ダイヤモンドの類似石となった宝石
ジルコン
天然のダイヤモンド類似石の代表格と呼んでも差し支えないのが、このジルコンです。
2000年前にはすでにダイヤモンド類似石として流通してきたという歴史ある宝石であり、その輝きはダイヤモンドと比べても引けを取りません。
屈折率は1.93から1.98と、ダイヤモンドの2.42には及びませんが、きらめきを生み出す分散度は0.039と、ダイヤモンドの0.044に近い値を示します。
そのため、ダイヤモンドのようなギラギラとした虹色のファイアを楽しむことができます。
しかもジルコンはダイヤモンドよりも安価に手に入るため、ダイヤモンドのような鮮やかな輝きをよりリーズナブルに楽しむことができるのも魅力です。
クリスタル
ジルコンと同等か、それ以上にダイヤモンド類似石としての古い歴史を持つのがクリスタル、つまり水晶です。

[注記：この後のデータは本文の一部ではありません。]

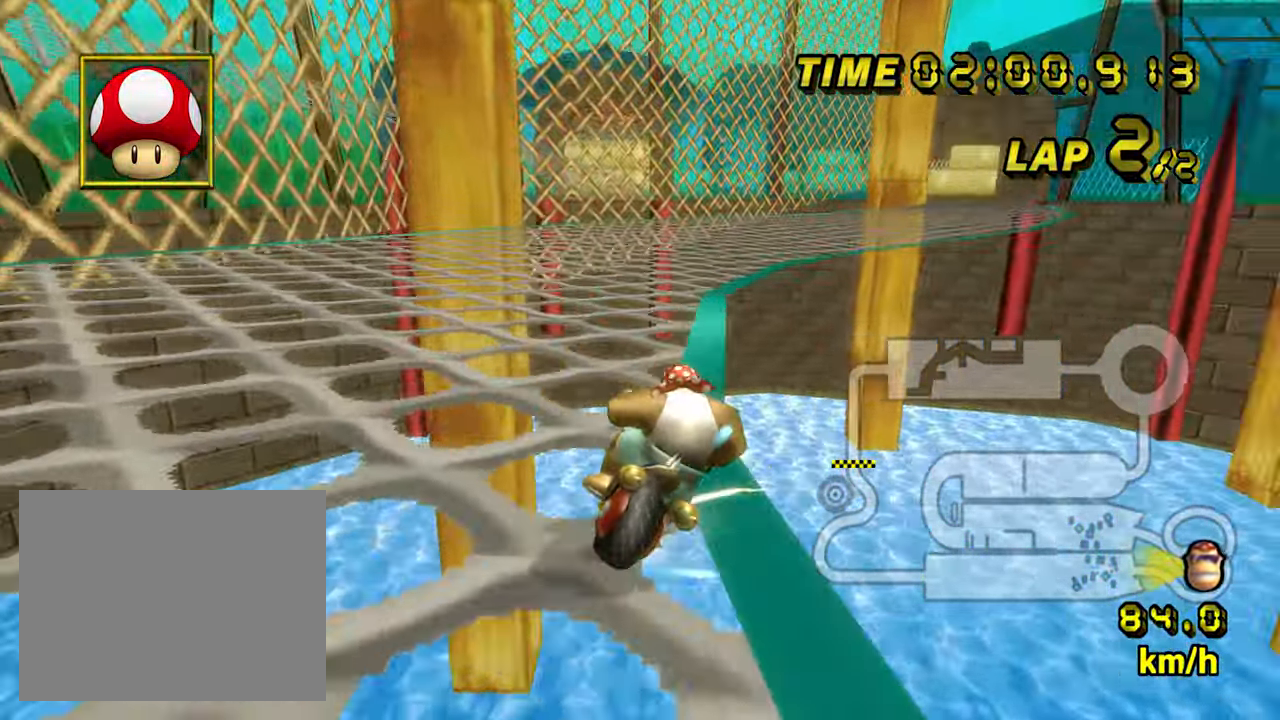
{"dt_ms": 500, "buttons": ["A"], "left_stick": "left", "events": [[200, "B", "up"], [300, "left_stick", "left"]]}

無色透明で大きな結晶が産出しやすいクリスタルは、古来よりダイヤモンドの代用品として貴族の装飾品に用いられてきました。
といっても屈折率や光の分散度はあまり高くないため、ダイヤモンドのようなファイアを見せることはないので、現代人の目で見ると簡単に区別がついてしまいます。
カラーレスサファイア
カラーレスサファイアがダイヤモンド類似石として利用されはじめたのは、20世紀に入ってからです。
サファイアは、天然の鉱物の中ではダイヤモンドに次いで傷つきにくいモース硬度9を示し、割れにくさを示す靭性(じんせい)はダイヤモンドを上回るという丈夫さを持っています。
しかも、サファイアはダイヤモンドに比べると安価に流通しています。
そのため、物に接触しやすい指輪などのアクセサリーにおいて、ダイヤモンドの代わりに使われることが少なくありません。
ただし、クリスタルと同様に屈折率や分散度は高くなく、ダイヤモンドのようなファイアは見せないので、注意深く調べるとダイヤモンドでないことが分かってしまいます。